The standard errors in this specification may be overstated because of multicollinearity between age, years of schooling, and years sexually active. Table A8 in the online appendix shows that the condition number for the three variables is nearly 18; a figure greater than 10 can indicate that coefficients are unstable. However, the variance inflation factors are all well below the usual cutoff of 10.
Form 1 in Malawi is the equivalent of ninth grade in the United States.

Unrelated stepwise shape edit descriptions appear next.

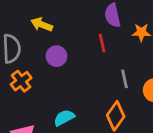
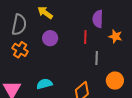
gray line: (124, 79) -> (97, 58), moved
orange cross: (21, 81) -> (20, 50), turned -35

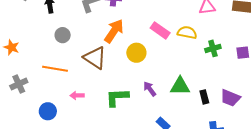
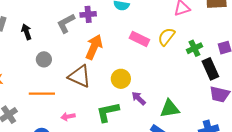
yellow semicircle: (187, 32) -> (166, 37), turned -54
yellow circle: (136, 53) -> (121, 79), moved
green triangle: (180, 86) -> (170, 109), moved
black rectangle: (204, 97) -> (210, 69), moved, size x1.5

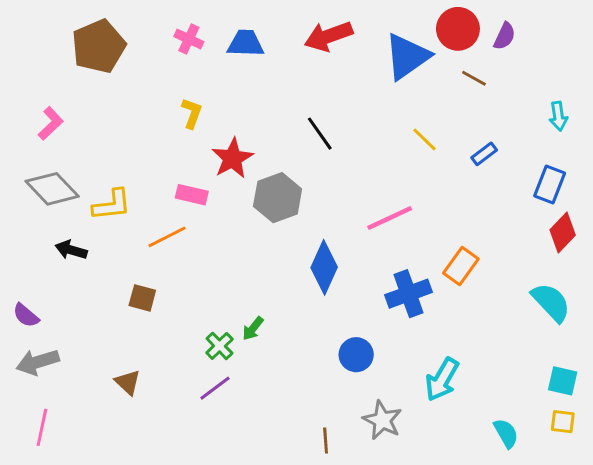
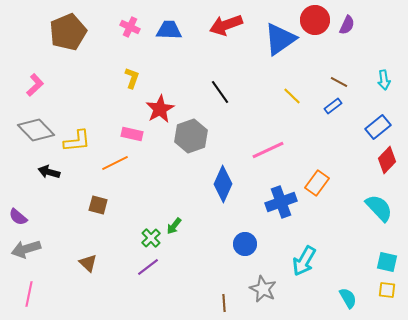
brown line: (474, 78) -> (339, 82), moved
blue rectangle: (550, 184) -> (378, 127), turned 30

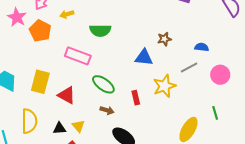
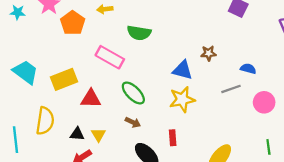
yellow rectangle: (40, 82) -> (64, 79), turned 45
yellow star: (164, 86) -> (182, 99), moved
red triangle: (67, 95) -> (91, 99), turned -36
red rectangle: (136, 98) -> (173, 138), moved
green line: (215, 113) -> (268, 147), moved

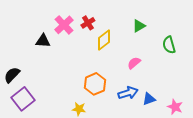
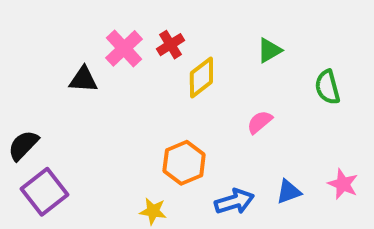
blue arrow: (128, 93) -> (234, 201), moved
pink star: (175, 107) -> (343, 184), moved

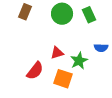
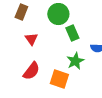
green rectangle: (89, 15) -> (72, 33), moved
red triangle: (57, 53) -> (31, 39), moved, turned -48

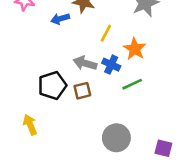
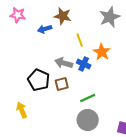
yellow line: (106, 33) -> (80, 40), turned -48
green line: (132, 84) -> (88, 98), moved
black pentagon: (52, 85) -> (39, 80), turned -30

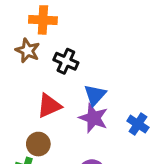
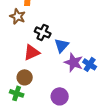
black cross: (66, 61) -> (43, 32), moved
purple star: (93, 118) -> (74, 62), moved

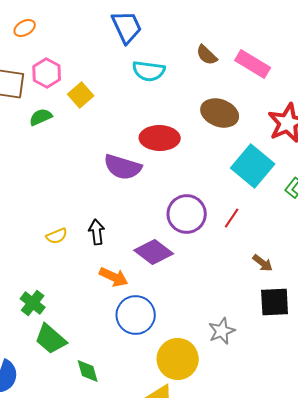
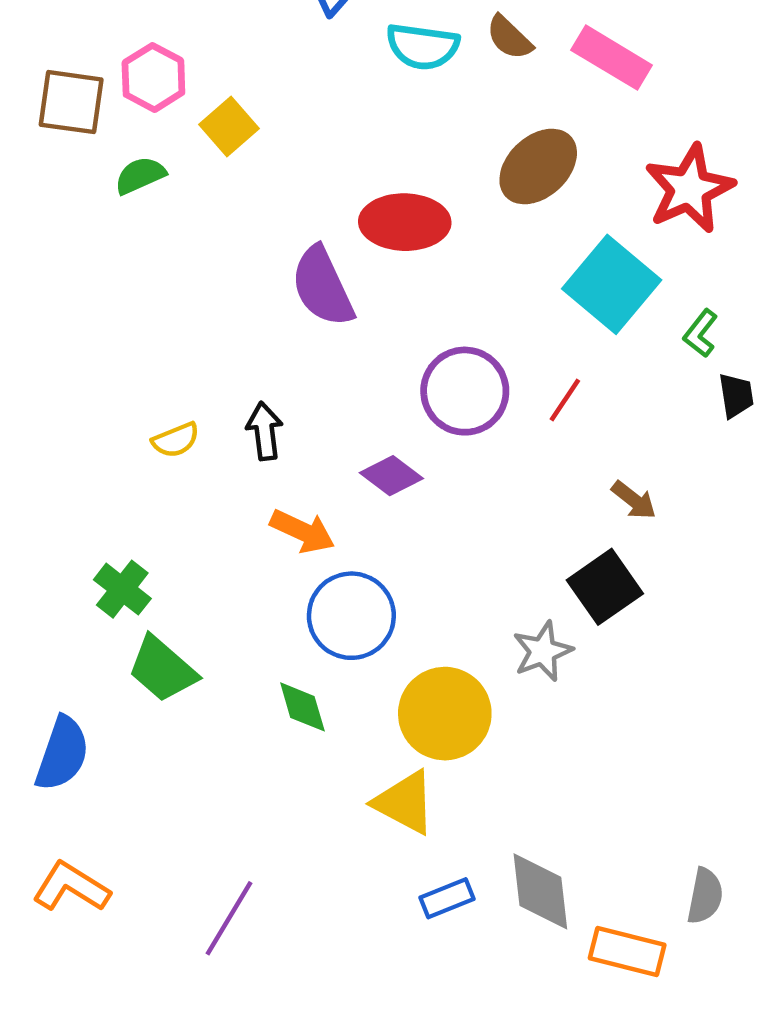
cyan semicircle: (149, 71) -> (423, 46), moved
brown ellipse: (220, 113) -> (538, 166), turned -63
purple semicircle: (123, 167) -> (322, 287), turned 48
purple diamond: (154, 252) -> (391, 476), size x0.7
black square: (275, 302) -> (605, 587), moved, turned -32
green diamond: (88, 371) -> (302, 707), moved

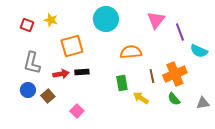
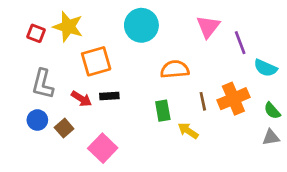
yellow star: (51, 20) -> (68, 27), size x1.6
red arrow: (61, 74) -> (81, 99), turned 42
green semicircle: (174, 99) -> (272, 111), moved
pink square: (77, 111) -> (103, 148), size x1.5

HIV education was moved from other subjects into a course called life skills in the early 2000s (Chamba 2009). When this change was initially rolled out in 2001–2002, HIV was included only in the secondary school life-skills curriculum. The current life skills curriculum in upper primary school (grades P5–P8) is supposed to include HIV education, but there are many constraints to implementation (Chirwa and Naidoo 2014). Based on conversations with Ministry of Education officials in Malawi in 2012, at that time HIV education was done only in secondary schools. An examination of the textbooks for the secondary-school life skills courses revealed HIV content in all four grades, but HIV transmission risks were covered only in Form 2 (Kadyoma et al. 2012).
This idea is supported by the correlation between risk beliefs and schooling for the control group: more schooling is associated with higher priors (see Table A10, online appendix).
Another potential explanation for the fact that more-educated people respond less to the treatment is that education may make people more confident and better able to withstand influence from outsiders. We cannot directly test this explanation against the effect of HIV education on the strength of people’s priors.